Les stablecoins ne sont plus une curiosité techno : ils deviennent un enjeu politique. Alors que les États-Unis entament une nouvelle phase d’adoption des actifs numériques, Jerome Powell, président de la Réserve fédérale, relance le débat législatif sur les stablecoins. Ce soutien public intervient dans un contexte de maturité croissante du secteur, malgré les scandales passés. Pourquoi cette prise de parole maintenant ? Que signifie-t-elle pour le futur du dollar numérique et l’écosystème crypto ?

Powell monte au créneau : une législation désormais nécessaire

Lors d’une intervention le 16 avril devant l’Economic Club of Chicago, Jerome Powell a tenu des propos sans ambiguïté. Il a notamment affirmé que « Les stablecoins sont un produit numérique qui pourrait avoir un attrait assez large et devraient comporter des protections pour les consommateurs ». Un message clair, adressé à un Congrès américain qui peine depuis des années à légiférer sur ces instruments crypto de plus en plus utilisés. « Il n’existe actuellement aucun cadre juridique », a-t-il rappelé, déplorant que les précédentes tentatives de la Fed pour initier une régulation aient échoué.

En 2022 et 2023, après une série d’effondrements retentissants dans l’industrie crypto, Powell confirme que la Fed avait tenté de collaborer avec les législateurs pour structurer le marché des stablecoins. Selon lui, le climat est désormais en train de changer, et la crypto est en train d’entrer dans une nouvelle ère. Une déclaration qui marque une rupture avec la prudence institutionnelle passée, et qui reflète une prise de conscience de l’importance croissante des stablecoins dans l’économie numérique. Pour Powell, cette régulation n’est plus une option, mais une étape indispensable.

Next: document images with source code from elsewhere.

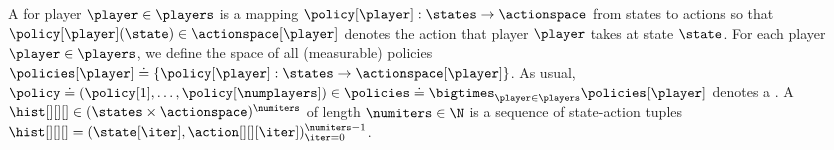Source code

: A  \citep{maskin2001markov} for player $\player \in \players$ is a mapping $\policy[\player]: \states \to \actionspace$ from states to actions so that $\policy[\player](\state) \in \actionspace[\player]$ denotes the action that player $\player$ takes at state $\state$.
For each player $\player \in \players$, we define the space of all (measurable) policies $\policies[\player] \doteq \left\{\policy[\player]: \states \to \actionspace[\player]\right\}$. 
As usual, $\policy \doteq (\policy[1], \hdots, \policy[\numplayers]) \in \policies \doteq \smash{\bigtimes_{\player \in \players} \policies[\player]}$ denotes a .
A  $\hist[][][] \in (\states \times \actionspace)^\numiters$ of length $\numiters \in \N$ is a sequence of state-action tuples $\hist[][][] = (\state[\iter], \action[][][\iter])_{\iter = 0}^{\numiters - 1}$.  
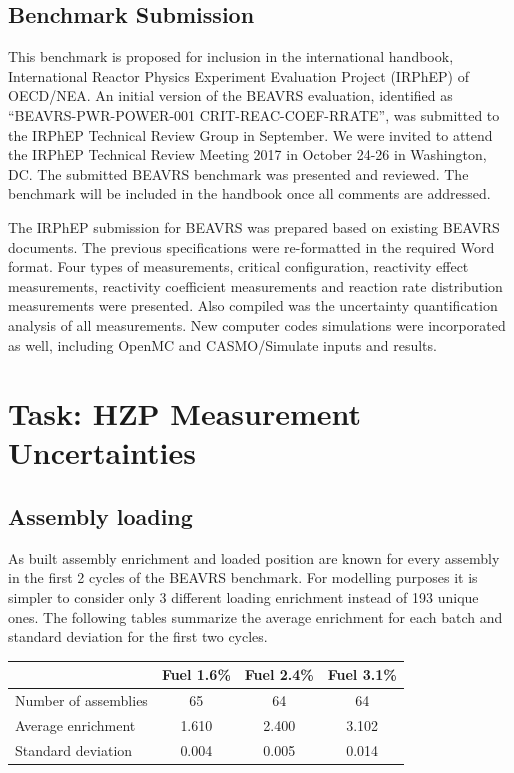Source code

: \documentclass{article}
\begin{document}
\subsection{Benchmark Submission}

This benchmark is proposed for inclusion in the international handbook, International Reactor Physics Experiment Evaluation Project (IRPhEP) of OECD/NEA. An initial version of the BEAVRS evaluation, identified as “BEAVRS-PWR-POWER-001 CRIT-REAC-COEF-RRATE”, was submitted to the IRPhEP Technical Review Group in September. We were invited to attend the IRPhEP Technical Review Meeting 2017 in October 24-26 in Washington, DC. The submitted BEAVRS benchmark was presented and reviewed. The benchmark will be included in the handbook once all comments are addressed.

The IRPhEP submission for BEAVRS was prepared based on existing BEAVRS documents. The previous specifications were re-formatted in the required Word format. Four types of measurements, critical configuration, reactivity effect measurements, reactivity coefficient measurements and reaction rate distribution measurements were presented.  Also compiled was the uncertainty quantification analysis of all measurements. New computer codes simulations were incorporated as well, including OpenMC and CASMO/Simulate inputs and results.

\section{Task: HZP Measurement Uncertainties}

\subsection{Assembly loading}

As built assembly enrichment and loaded position are known for every assembly in the first 2 cycles of the BEAVRS benchmark. For modelling purposes it is simpler to consider only 3 different loading enrichment instead of 193 unique ones.  The following tables summarize the average enrichment for each batch and standard deviation for the first two cycles.

\begin{center}
\begin{tabular}{ l c c c }
\hline
  & Fuel 1.6\% & Fuel 2.4\% & Fuel 3.1\% \\
\hline  
  Number of assemblies & 65 & 64 & 64\\
  Average enrichment & 1.610 & 2.400 & 3.102 \\
  Standard deviation & 0.004 & 0.005 & 0.014 \\
\hline  
\end{tabular}
\end{center}
\end{document}
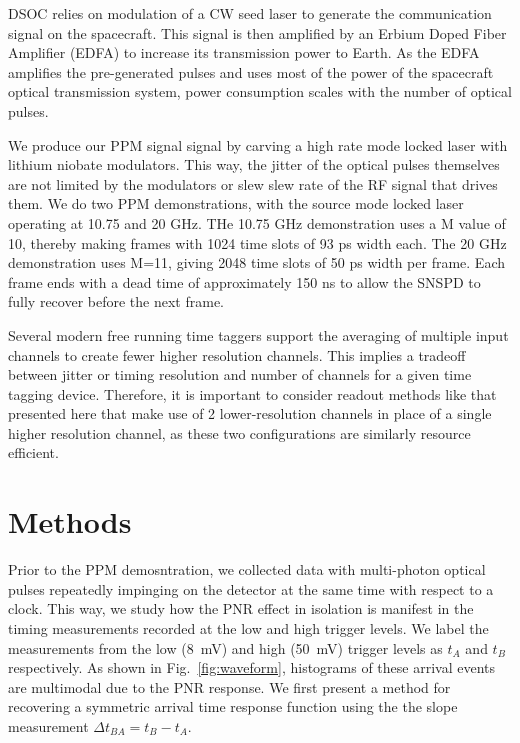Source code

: \documentclass[11pt]{caltech_thesis} %
\begin{document}
DSOC relies on modulation of a CW seed laser to generate the communication signal on the spacecraft. This signal is then amplified by an Erbium Doped Fiber Amplifier (EDFA) to increase its transmission power to Earth. As the EDFA amplifies the pre-generated pulses and uses most of the power of the spacecraft optical transmission system, power consumption scales with the number of optical pulses.

We produce our PPM signal signal by carving a high rate mode locked laser with lithium niobate modulators. This way, the jitter of the optical pulses themselves are not limited by the modulators or slew slew rate of the RF signal that drives them. We do two PPM demonstrations, with the source mode locked laser operating at 10.75 and 20 GHz. THe 10.75 GHz demonstration uses a M value of 10, thereby making frames with 1024 time slots of 93 ps width each. The 20 GHz demonstration uses M=11, giving 2048 time slots of 50 ps width per frame. Each frame ends with a dead time of approximately 150 ns to allow the SNSPD to fully recover before the next frame.

Several modern free running time taggers support the averaging of multiple input channels to create fewer higher resolution channels. This implies a tradeoff between jitter or timing resolution and number of channels for a given time tagging device. Therefore, it is important to consider readout methods like that presented here that make use of 2 lower-resolution channels in place of a single higher resolution channel, as these two configurations are similarly resource efficient.

\hypertarget{methods}{%
\section{Methods}\label{methods}}

Prior to the PPM demosntration, we collected data with multi-photon optical pulses repeatedly impinging on the detector at the same time with respect to a clock. This way, we study how the PNR effect in isolation is manifest in the timing measurements recorded at the low and high trigger levels. We label the measurements from the low (8~mV) and high (50~mV) trigger levels as $t_A$ and $t_B$ respectively. As shown in Fig.~\ref{fig:waveform}, histograms of these arrival events are multimodal due to the PNR response. We first present a method for recovering a symmetric arrival time response function using the the slope measurement $\Delta t_{BA} = t_B - t_A$.
\end{document}
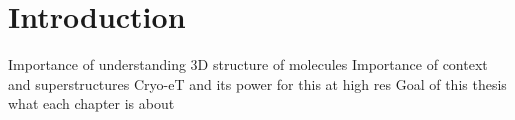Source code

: \chapter{Introduction}\label{introduction}

\begin{outline}
\1 Importance of understanding 3D structure of molecules
\1 Importance of context and superstructures
\1 Cryo-eT and its power for this at high res
\1 Goal of this thesis
\1 what each chapter is about
\end{outline}
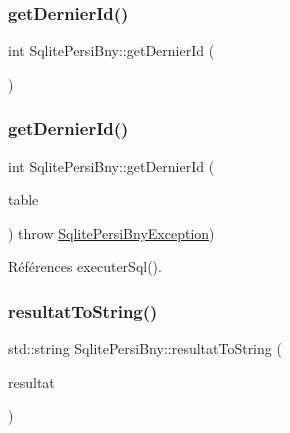 \mbox{\label{classSqlitePersiBny_a44284ce3b32df4a0f2c0f053323cc4b9}} 
\subsubsection{\texorpdfstring{get\+Dernier\+Id()}{getDernierId()}\hspace{0.1cm}{\footnotesize\ttfamily [1/2]}}
{\footnotesize\ttfamily int Sqlite\+Persi\+Bny\+::get\+Dernier\+Id (\begin{DoxyParamCaption}{ }\end{DoxyParamCaption})}

\mbox{\label{classSqlitePersiBny_a3f6a2b7a50d826cc030ac60aadf54d8f}} 
\subsubsection{\texorpdfstring{get\+Dernier\+Id()}{getDernierId()}\hspace{0.1cm}{\footnotesize\ttfamily [2/2]}}
{\footnotesize\ttfamily int Sqlite\+Persi\+Bny\+::get\+Dernier\+Id (\begin{DoxyParamCaption}\item[{std\+::string}]{table }\end{DoxyParamCaption}) throw  \hyperlink{classSqlitePersiBnyException}{Sqlite\+Persi\+Bny\+Exception}) }



Références executer\+Sql().

\mbox{\label{classSqlitePersiBny_a6c80449c682a18e9e9ce0a860f05088d}} 
\subsubsection{\texorpdfstring{resultat\+To\+String()}{resultatToString()}}
{\footnotesize\ttfamily std\+::string Sqlite\+Persi\+Bny\+::resultat\+To\+String (\begin{DoxyParamCaption}\item[{\hyperlink{classSqlitePersiBny_a04bdd1bacd9241210ea44ec2c072f79b}{Sqlite\+Persi\+Bny\+::\+Resultat} \&}]{resultat }\end{DoxyParamCaption})\hspace{0.3cm}{\ttfamily [static]}}



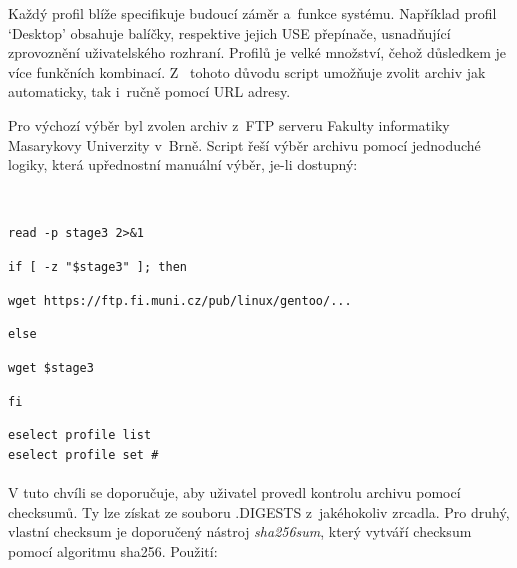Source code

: \documentclass[12pt,a4paper,twoside,]{article}
\begin{document}
{{Každý profil blíže specifikuje budoucí záměr a~funkce systému. Například profil
‘Desktop’ obsahuje balíčky, respektive jejich USE přepínače, usnadňující zprovoznění uživatelského rozhraní.
Profilů je velké množství, čehož důsledkem je více funkčních kombinací. Z~ tohoto důvodu script umožňuje zvolit archiv jak automaticky, tak i~ručně pomocí URL adresy. 

Pro výchozí výběr byl zvolen archiv z~FTP serveru Fakulty informatiky
Masarykovy Univerzity v~Brně. Script řeší výběr archivu pomocí jednoduché logiky,
která upřednostní manuální výběr, je-li dostupný:}\\

{\hspace*{+1.5em}\texttt{read -p stage3 2>\&1}\\
{\hspace*{+1.5em}\texttt{if [ -z "\$stage3" ]; then}\\
{\hspace*{+1.5em}\texttt{\hspace*{+1.5em}wget https://ftp.fi.muni.cz/pub/linux/gentoo/...\\}
{\hspace*{+1.5em}\texttt{else}\\
{\hspace*{+1.5em}\texttt{\hspace*{+1.5em}wget \$stage3}\\
{\hspace*{+1.5em}\texttt{fi}\\

\hspace{-1.5em}{Nesprávně zvolený profil lze po dokončení instalace změnit pomocí:\\}

\texttt{eselect profile list}\\
\texttt{\hspace*{--1.5em}eselect profile set \#}\\

\hspace{-1.5em}{Uživatel by však měl mít na paměti, že změna profilu může, v~některých případech
vést až k~překompilování celého systému.}\\

\hspace{-1.5em}V tuto chvíli se doporučuje, aby uživatel provedl kontrolu archivu pomocí checksumů.
Ty lze získat ze souboru .DIGESTS z~jakéhokoliv zrcadla. Pro druhý, vlastní checksum je doporučený nástroj \textit{sha256sum}, který vytváří checksum pomocí algoritmu sha256. Použití:

}}}}}}}
\end{document}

Un cadre politique en mutation : Washington prépare le terrain

L’environnement politique américain connaît un basculement décisif. Le soutien affiché de Powell s’inscrit dans une dynamique plus large, favorisée par l’administration actuelle. Sous l’impulsion de Donald Trump, récemment revenu à la Maison-Blanche, une série de nominations pro-crypto a changé la donne. L’un des exemples les plus parlants : la création du Conseil des conseillers du président sur les actifs numériques, dirigé par Bo Hines.

Ce dernier a affirmé lors du Digital Asset Summit de mars 2025 que la législation sur les stablecoins était désormais une priorité absolue, et qu’un texte final pourrait être présenté dans les deux mois. Si ce projet va jusqu’au bout, il marquera une étape majeure pour les stablecoins, notamment les plus utilisés comme l’USDC et l’USDT, qui représentent 88 % des 227 milliards de dollars du marché actuel. L’enjeu est colossal : garantir que ces tokens, massivement utilisés pour les transferts de fonds et les échanges crypto, soient enfin encadrés de manière cohérente et fédérale.

Ce virage réglementaire pourrait transformer radicalement le paysage crypto aux États-Unis. À court terme, il ouvrirait la porte à une adoption institutionnelle plus large, tout en rassurant les marchés sur la solidité des infrastructures stables. À moyen terme, il pourrait préfigurer une étape vers un dollar numérique ou une CBDC. Reste à voir si le consensus politique tiendra face aux divisions traditionnelles sur le rôle de la Fed, de l’État fédéral et des acteurs privés dans ce nouveau paysage monétaire.